Trading Indexes With The Hull Moving Average by Max Gardner
Moving averages smooth data and make it easier to analyze price movements, but they tend to lag. Here’s a market timing system that removes the lag and forecasts future data.
Buy & hold works well as the market goes up, but the strategy falls apart when the market tanks. We need a timing model to preserve capital in down markets and identify opportunities in up markets. Is it possible?

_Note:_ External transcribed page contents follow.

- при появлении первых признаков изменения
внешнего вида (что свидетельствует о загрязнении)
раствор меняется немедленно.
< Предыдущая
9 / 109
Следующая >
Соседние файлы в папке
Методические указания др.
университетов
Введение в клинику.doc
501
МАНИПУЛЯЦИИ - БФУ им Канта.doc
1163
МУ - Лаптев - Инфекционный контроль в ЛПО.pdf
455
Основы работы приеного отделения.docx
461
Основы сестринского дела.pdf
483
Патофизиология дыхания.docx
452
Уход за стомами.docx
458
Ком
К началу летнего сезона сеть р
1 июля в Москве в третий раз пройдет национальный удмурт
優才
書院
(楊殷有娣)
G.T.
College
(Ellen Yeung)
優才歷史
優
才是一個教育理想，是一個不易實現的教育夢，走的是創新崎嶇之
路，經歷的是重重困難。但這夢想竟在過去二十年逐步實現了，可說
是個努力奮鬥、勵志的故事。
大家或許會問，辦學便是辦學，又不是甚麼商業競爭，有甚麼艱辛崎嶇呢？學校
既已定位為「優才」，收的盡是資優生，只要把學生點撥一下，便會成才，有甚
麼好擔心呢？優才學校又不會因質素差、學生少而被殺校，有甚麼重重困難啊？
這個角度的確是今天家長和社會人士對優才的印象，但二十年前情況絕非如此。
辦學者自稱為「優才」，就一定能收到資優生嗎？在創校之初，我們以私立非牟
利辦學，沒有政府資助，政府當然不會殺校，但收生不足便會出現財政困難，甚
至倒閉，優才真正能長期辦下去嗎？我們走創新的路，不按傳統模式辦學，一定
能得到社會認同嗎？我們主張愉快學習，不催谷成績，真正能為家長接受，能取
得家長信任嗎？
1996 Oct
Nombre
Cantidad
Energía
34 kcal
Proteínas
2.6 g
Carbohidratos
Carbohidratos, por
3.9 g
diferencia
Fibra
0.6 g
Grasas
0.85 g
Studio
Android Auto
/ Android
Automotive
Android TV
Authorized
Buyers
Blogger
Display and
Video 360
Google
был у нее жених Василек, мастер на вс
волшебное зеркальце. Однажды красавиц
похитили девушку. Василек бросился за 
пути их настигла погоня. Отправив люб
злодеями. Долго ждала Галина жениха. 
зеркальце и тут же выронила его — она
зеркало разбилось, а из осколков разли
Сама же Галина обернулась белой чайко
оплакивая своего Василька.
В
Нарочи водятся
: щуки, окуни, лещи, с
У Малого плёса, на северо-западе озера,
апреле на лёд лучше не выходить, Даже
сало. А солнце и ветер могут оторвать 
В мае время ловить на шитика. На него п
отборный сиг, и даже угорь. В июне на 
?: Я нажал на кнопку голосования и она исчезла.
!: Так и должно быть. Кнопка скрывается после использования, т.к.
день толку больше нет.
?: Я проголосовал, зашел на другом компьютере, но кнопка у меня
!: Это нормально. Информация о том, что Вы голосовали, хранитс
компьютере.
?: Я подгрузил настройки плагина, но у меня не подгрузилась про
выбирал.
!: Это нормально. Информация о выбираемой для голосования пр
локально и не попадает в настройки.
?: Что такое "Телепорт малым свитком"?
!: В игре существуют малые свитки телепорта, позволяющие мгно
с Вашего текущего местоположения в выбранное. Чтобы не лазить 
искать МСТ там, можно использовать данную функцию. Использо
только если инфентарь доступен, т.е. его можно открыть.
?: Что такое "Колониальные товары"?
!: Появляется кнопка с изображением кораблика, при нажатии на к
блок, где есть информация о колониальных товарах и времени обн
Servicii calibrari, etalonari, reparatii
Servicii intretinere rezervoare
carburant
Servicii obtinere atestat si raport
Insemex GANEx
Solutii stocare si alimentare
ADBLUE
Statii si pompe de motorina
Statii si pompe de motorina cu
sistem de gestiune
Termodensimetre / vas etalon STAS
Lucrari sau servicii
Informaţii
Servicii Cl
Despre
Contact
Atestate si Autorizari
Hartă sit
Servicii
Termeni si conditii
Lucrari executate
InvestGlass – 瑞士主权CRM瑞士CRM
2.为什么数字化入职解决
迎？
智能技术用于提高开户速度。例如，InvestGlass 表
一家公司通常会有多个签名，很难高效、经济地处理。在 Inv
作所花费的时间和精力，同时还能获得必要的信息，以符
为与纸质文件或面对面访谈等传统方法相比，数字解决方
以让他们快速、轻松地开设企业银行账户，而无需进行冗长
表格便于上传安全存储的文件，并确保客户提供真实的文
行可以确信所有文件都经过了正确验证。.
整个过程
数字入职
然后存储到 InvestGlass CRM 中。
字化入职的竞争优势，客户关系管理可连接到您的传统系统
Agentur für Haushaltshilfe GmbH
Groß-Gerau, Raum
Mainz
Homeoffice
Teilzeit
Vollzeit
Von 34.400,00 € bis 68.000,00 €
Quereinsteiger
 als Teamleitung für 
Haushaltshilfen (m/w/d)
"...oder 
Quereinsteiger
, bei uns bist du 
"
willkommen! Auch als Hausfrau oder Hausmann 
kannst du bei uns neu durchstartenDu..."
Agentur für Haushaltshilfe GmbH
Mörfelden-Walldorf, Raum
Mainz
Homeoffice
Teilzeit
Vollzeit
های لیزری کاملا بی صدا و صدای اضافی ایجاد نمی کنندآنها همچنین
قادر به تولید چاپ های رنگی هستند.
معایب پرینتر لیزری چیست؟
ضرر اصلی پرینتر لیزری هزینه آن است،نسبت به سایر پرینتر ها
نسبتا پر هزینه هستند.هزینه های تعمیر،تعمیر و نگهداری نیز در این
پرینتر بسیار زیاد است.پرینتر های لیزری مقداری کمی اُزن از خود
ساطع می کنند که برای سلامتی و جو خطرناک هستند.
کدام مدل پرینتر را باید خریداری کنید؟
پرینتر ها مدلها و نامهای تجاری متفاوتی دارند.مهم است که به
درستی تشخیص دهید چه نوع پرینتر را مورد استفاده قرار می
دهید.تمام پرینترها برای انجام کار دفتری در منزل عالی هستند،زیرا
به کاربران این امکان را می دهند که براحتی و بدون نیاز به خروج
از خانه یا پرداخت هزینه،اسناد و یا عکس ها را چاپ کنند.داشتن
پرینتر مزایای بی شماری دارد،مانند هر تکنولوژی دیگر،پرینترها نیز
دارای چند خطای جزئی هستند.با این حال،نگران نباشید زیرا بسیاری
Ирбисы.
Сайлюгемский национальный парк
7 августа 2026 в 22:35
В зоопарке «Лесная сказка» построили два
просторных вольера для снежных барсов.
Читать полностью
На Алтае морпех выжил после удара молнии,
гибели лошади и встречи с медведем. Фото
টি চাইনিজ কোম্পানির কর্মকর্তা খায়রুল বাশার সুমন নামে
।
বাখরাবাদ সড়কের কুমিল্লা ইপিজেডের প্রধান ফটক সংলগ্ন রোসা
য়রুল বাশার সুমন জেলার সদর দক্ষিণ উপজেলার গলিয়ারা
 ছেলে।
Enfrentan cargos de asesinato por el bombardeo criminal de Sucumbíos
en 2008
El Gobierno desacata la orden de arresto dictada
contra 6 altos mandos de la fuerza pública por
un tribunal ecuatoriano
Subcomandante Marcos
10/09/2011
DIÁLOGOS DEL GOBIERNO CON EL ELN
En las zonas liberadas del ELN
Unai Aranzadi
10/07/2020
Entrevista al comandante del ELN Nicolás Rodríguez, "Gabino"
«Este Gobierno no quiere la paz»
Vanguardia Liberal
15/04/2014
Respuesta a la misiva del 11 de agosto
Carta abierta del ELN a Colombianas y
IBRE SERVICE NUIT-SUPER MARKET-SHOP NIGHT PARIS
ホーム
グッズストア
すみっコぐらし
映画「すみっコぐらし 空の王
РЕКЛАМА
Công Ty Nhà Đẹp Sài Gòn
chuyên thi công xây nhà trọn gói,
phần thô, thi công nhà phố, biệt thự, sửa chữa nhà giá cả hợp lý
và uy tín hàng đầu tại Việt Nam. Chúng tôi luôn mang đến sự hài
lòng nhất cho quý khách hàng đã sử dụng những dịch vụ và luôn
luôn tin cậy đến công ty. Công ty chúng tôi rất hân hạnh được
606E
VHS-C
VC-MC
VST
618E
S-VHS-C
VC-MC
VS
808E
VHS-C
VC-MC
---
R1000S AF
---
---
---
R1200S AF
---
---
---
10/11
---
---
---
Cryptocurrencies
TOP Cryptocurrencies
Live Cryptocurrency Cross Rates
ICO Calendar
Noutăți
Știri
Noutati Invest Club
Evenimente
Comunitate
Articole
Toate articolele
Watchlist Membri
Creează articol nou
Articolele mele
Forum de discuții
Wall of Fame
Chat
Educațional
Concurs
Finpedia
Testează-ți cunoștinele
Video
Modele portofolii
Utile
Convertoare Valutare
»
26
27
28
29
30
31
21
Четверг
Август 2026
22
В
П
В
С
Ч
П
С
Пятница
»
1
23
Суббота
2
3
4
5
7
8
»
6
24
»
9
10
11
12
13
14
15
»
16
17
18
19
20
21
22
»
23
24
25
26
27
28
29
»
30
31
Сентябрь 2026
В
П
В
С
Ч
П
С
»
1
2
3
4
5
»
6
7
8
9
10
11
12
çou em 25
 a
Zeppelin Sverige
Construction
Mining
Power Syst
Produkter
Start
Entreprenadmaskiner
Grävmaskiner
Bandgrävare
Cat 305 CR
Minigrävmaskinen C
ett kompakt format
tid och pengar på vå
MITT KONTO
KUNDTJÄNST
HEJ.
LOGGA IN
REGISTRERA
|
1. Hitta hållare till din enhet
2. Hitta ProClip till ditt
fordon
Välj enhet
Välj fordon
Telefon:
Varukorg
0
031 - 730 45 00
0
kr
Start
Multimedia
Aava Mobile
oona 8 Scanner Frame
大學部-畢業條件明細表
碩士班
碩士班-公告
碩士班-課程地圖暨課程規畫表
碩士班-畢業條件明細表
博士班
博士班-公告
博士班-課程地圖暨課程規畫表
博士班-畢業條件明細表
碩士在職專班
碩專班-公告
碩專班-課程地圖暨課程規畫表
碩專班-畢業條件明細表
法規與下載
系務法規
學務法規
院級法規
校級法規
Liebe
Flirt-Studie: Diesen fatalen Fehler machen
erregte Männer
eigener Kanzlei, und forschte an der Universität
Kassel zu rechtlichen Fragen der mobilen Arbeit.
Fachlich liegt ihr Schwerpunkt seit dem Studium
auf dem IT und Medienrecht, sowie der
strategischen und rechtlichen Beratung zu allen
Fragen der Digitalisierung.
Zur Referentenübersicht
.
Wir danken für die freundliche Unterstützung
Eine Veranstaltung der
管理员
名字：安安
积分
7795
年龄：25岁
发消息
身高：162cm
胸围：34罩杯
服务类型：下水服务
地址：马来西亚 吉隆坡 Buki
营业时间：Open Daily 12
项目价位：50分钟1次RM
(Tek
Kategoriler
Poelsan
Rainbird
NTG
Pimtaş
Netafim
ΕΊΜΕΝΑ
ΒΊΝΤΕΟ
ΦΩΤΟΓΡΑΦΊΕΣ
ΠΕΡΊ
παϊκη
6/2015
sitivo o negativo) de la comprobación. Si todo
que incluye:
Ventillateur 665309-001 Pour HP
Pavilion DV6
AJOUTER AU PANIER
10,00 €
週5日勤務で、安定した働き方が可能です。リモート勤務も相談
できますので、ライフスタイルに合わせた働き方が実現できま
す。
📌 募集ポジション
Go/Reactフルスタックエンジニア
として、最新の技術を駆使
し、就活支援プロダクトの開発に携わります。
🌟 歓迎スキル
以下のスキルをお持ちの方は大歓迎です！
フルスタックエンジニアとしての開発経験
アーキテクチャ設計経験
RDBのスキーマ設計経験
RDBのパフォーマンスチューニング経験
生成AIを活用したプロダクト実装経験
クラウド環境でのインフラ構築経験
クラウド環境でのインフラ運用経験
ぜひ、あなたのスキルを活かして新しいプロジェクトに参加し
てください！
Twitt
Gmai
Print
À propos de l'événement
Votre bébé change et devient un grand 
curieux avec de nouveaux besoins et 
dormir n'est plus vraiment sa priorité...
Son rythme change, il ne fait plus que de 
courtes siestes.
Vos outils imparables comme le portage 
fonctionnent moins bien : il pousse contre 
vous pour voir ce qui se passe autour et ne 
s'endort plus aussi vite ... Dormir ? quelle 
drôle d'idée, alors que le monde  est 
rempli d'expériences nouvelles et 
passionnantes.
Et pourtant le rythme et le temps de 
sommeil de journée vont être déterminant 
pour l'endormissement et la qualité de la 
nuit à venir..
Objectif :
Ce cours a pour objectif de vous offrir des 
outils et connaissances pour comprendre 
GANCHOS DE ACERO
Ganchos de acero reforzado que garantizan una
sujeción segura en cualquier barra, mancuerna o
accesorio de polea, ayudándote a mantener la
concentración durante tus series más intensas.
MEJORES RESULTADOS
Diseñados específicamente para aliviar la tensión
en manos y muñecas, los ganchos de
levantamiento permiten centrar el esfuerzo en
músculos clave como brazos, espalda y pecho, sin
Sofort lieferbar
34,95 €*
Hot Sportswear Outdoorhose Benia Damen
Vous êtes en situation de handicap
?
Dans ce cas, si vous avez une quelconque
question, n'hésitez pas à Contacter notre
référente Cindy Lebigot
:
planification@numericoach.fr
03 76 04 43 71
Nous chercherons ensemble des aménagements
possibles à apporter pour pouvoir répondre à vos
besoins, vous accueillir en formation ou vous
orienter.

Moving averages are often the best way to eliminate data spikes, and those of relatively long lengths smooth data as well. However, moving averages have a major flaw, in that their long lookback periods introduce lag. The solution is to modify the moving average formula and remove the lag. Doing so minimizes the possibility of the moving average overshooting the raw data when predicting the next interval’s activity and thus introducing errors. Here’s how it can be done.
REMOVE THE LAG
A new type of moving average developed by trader Alan Hull attempts to solve this problem. In this variation, a simple moving average (Sma) is the summation of data samples divided by the number of samples (N). The Hull moving average (Hma) accomplishes the smoothing by using the weighted moving average (Wma) and a square root of N. The calculation is thus:
HMA(N) = WMA(2*WMA(N/2) – WMA(N)),sqrt(N))
To step through this formula: Take the Wma of the last N/2 data and multiply it by 2. Then subtract the Wma of the last N data. Now take that value and use the square root of N. Then find the Wma of those two values (that is, the WMA [sqrt of N] of the remembered value). Since the square root truncates values, the calculation should choose an N that is a perfect square such as 4, 9, 16, 25, 49, or 81.